## Problem details
Print all of the data exactly, but drop the pictures.

(Extracted records)
========================================
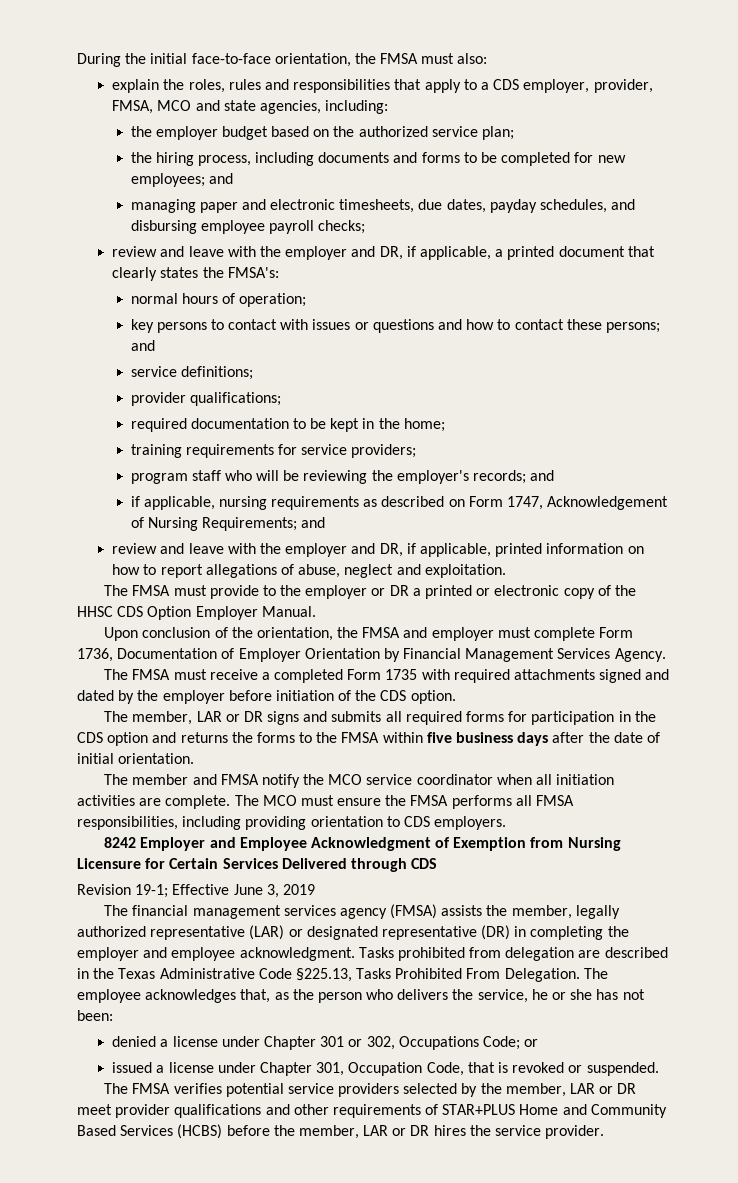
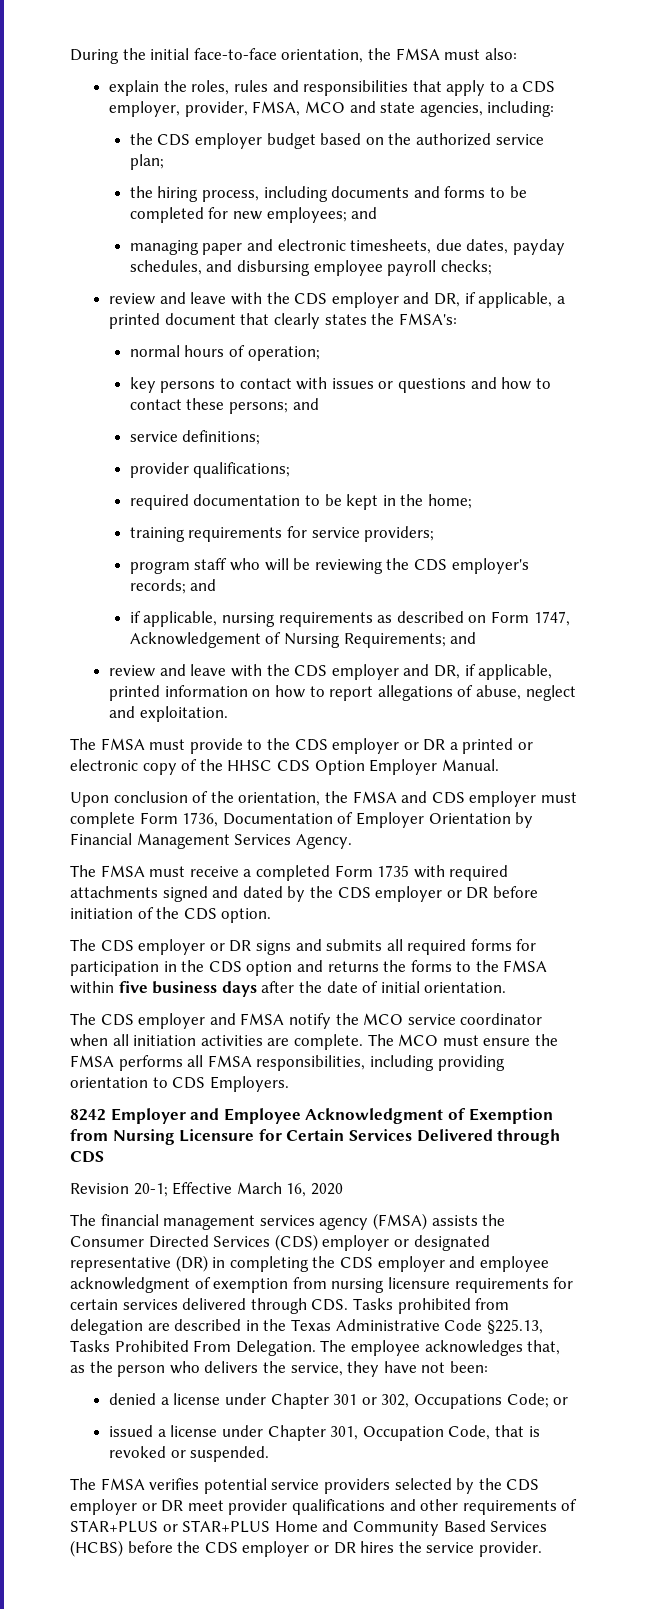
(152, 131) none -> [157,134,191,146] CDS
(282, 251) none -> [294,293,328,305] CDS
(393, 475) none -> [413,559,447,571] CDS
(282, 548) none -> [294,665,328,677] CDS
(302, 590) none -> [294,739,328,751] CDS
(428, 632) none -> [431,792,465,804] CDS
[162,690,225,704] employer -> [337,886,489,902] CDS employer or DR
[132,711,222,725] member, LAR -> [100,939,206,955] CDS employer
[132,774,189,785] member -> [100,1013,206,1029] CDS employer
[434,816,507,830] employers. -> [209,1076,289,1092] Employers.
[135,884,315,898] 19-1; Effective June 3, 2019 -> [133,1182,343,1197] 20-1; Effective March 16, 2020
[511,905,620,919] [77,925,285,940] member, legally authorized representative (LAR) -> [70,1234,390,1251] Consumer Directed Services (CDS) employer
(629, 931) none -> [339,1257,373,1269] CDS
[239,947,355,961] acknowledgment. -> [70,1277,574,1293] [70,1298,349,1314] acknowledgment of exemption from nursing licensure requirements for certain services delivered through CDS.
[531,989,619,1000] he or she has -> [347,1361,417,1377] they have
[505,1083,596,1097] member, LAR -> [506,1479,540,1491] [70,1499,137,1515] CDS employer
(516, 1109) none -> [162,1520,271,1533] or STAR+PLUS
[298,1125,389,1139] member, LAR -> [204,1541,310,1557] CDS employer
========================================
## Task result
(152, 131) none -> [157,134,191,146] CDS
(282, 251) none -> [294,293,328,305] CDS
(393, 475) none -> [413,559,447,571] CDS
(282, 548) none -> [294,665,328,677] CDS
(302, 590) none -> [294,739,328,751] CDS
(428, 632) none -> [431,792,465,804] CDS
[162,690,225,704] employer -> [337,886,489,902] CDS employer or DR
[132,711,222,725] member, LAR -> [100,939,206,955] CDS employer
[132,774,189,785] member -> [100,1013,206,1029] CDS employer
[434,816,507,830] employers. -> [209,1076,289,1092] Employers.
[135,884,315,898] 19-1; Effective June 3, 2019 -> [133,1182,343,1197] 20-1; Effective March 16, 2020
[511,905,620,919] [77,925,285,940] member, legally authorized representative (LAR) -> [70,1234,390,1251] Consumer Directed Services (CDS) employer
(629, 931) none -> [339,1257,373,1269] CDS
[239,947,355,961] acknowledgment. -> [70,1277,574,1293] [70,1298,349,1314] acknowledgment of exemption from nursing licensure requirements for certain services delivered through CDS.
[531,989,619,1000] he or she has -> [347,1361,417,1377] they have
[505,1083,596,1097] member, LAR -> [506,1479,540,1491] [70,1499,137,1515] CDS employer
(516, 1109) none -> [162,1520,271,1533] or STAR+PLUS
[298,1125,389,1139] member, LAR -> [204,1541,310,1557] CDS employer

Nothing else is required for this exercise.